While the arrests have undoubtedly raised the level of uncertainty about the invisible lines and grey areas of doing business in China — many agree that the case has been overblown in the media, particularly in Australia — and that the outcome won’t have a long-term impact on foreign companies doing business in China.

“It won’t cast a chill over mining investment in China although companies looking to enter the region will no doubt tread more cautiously,” noted the Toronto analyst.

Others see it this way: China has emerged as a huge consumer of goods, services, and resources. Last year, car sales in China surpassed those in the U. S. for the first time in history. China is now the world’s second-largest importing nation. Consumption levels are currently only 37% of the country’s gross domestic product in contrast to 70% in the U. S., but that figure is expected to swell in the years ahead. By some estimates China consumes 42.6% of the world’s coal, 60% percent of its iron, 38% of its steel, 54% of its cement, 28.5% of its copper and 35% of its aluminum.

“Everyone is bending over backwards to please China,” veteran journalist Shameen argues. “Ten years ago, there were hundreds of multinationals setting up shop in China but few actually made any money. Fast-forward to 2009 and most multinationals are losing money in the U. S. and in Europe, or barely breaking even, and the only place they are really making a lot of money is China. Will they do something to jeopardize that? No.”

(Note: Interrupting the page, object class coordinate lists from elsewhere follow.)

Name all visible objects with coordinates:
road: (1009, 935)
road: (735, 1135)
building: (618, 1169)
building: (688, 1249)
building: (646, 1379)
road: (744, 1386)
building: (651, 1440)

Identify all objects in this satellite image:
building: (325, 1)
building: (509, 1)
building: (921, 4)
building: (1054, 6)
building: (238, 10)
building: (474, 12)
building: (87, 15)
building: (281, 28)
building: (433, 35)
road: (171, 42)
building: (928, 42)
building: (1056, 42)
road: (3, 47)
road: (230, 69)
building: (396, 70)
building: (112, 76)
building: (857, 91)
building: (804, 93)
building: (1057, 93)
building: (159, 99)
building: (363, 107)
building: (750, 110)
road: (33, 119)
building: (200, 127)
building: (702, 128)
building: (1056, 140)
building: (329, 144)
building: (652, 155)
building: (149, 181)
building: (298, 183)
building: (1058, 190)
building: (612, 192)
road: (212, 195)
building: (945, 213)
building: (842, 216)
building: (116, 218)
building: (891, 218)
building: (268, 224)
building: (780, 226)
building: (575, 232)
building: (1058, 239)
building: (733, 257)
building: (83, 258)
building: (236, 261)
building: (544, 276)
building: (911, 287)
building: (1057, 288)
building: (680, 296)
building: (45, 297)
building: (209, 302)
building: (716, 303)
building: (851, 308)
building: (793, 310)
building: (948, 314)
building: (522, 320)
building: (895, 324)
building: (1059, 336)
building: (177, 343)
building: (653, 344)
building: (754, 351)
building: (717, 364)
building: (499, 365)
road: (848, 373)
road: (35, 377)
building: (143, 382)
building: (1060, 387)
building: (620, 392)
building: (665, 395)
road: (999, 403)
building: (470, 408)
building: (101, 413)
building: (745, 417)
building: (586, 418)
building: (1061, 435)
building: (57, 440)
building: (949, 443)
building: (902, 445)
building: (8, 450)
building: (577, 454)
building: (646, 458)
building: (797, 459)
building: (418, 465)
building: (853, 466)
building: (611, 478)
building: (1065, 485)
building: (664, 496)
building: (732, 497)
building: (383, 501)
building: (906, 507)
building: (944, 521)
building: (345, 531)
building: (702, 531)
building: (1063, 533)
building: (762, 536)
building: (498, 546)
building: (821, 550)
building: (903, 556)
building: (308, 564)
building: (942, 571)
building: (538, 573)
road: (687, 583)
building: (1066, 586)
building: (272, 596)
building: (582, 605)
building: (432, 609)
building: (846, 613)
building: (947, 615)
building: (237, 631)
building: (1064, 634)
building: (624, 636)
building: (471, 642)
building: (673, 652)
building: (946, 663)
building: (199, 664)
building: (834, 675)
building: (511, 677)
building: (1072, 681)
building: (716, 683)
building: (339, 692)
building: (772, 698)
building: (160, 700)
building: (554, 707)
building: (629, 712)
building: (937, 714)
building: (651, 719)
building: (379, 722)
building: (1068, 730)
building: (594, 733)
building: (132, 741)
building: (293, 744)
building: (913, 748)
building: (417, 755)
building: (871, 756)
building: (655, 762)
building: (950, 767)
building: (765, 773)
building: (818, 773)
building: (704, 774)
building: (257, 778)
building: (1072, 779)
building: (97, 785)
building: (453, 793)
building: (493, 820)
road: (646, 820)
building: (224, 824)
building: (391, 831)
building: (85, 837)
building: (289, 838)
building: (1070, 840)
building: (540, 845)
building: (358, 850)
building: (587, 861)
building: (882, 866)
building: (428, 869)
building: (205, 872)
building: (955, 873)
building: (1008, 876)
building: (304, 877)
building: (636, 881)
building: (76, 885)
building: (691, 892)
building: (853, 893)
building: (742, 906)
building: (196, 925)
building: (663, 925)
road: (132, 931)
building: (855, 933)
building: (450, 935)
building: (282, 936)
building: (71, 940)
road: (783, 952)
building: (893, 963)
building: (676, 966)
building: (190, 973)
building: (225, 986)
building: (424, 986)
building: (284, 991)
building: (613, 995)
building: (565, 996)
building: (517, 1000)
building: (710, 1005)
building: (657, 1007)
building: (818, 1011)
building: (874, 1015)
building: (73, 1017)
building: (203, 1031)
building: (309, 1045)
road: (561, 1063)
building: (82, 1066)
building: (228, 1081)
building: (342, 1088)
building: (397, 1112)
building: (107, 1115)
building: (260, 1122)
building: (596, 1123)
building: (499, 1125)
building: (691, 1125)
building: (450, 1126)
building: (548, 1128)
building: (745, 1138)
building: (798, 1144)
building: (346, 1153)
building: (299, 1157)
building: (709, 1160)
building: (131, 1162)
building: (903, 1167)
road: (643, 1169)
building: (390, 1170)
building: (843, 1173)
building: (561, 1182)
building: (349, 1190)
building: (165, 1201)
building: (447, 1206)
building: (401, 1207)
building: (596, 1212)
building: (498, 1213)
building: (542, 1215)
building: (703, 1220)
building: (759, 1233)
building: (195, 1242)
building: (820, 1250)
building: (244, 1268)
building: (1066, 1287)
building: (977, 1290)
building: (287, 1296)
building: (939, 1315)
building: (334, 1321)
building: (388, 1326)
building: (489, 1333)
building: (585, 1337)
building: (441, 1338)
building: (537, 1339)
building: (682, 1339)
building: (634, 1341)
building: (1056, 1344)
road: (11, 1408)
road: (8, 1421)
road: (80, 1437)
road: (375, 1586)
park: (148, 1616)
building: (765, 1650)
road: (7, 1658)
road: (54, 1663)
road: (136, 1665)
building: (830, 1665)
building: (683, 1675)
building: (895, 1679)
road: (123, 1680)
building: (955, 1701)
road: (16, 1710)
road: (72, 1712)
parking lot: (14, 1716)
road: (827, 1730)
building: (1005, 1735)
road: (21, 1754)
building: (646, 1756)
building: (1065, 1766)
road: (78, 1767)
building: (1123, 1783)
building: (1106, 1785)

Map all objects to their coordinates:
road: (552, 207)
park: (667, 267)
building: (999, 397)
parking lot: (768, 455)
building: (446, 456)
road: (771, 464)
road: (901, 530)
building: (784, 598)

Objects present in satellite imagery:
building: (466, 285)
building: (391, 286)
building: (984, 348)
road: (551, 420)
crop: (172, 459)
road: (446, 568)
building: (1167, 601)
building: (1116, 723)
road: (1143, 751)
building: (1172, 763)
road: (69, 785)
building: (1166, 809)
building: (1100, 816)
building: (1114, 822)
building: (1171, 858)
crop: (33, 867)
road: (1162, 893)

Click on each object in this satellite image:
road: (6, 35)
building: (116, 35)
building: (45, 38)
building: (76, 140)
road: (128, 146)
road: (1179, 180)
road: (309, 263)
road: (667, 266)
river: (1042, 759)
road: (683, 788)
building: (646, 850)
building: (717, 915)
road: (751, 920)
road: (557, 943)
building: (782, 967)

Anecdotally, Shameen points to McDonald’s and Starbucks to make his point, arguing that the multinationals make more money per person, per burger, per cup of coffee in China than they do in the U. S. Will they walk away because four people got arrested in China or will they expand, he asks rhetorically. “You bet they will open more stores in China.

“Mining companies more than anyone know that China is where the real demand is,” he says. “They will be the last ones to retreat.”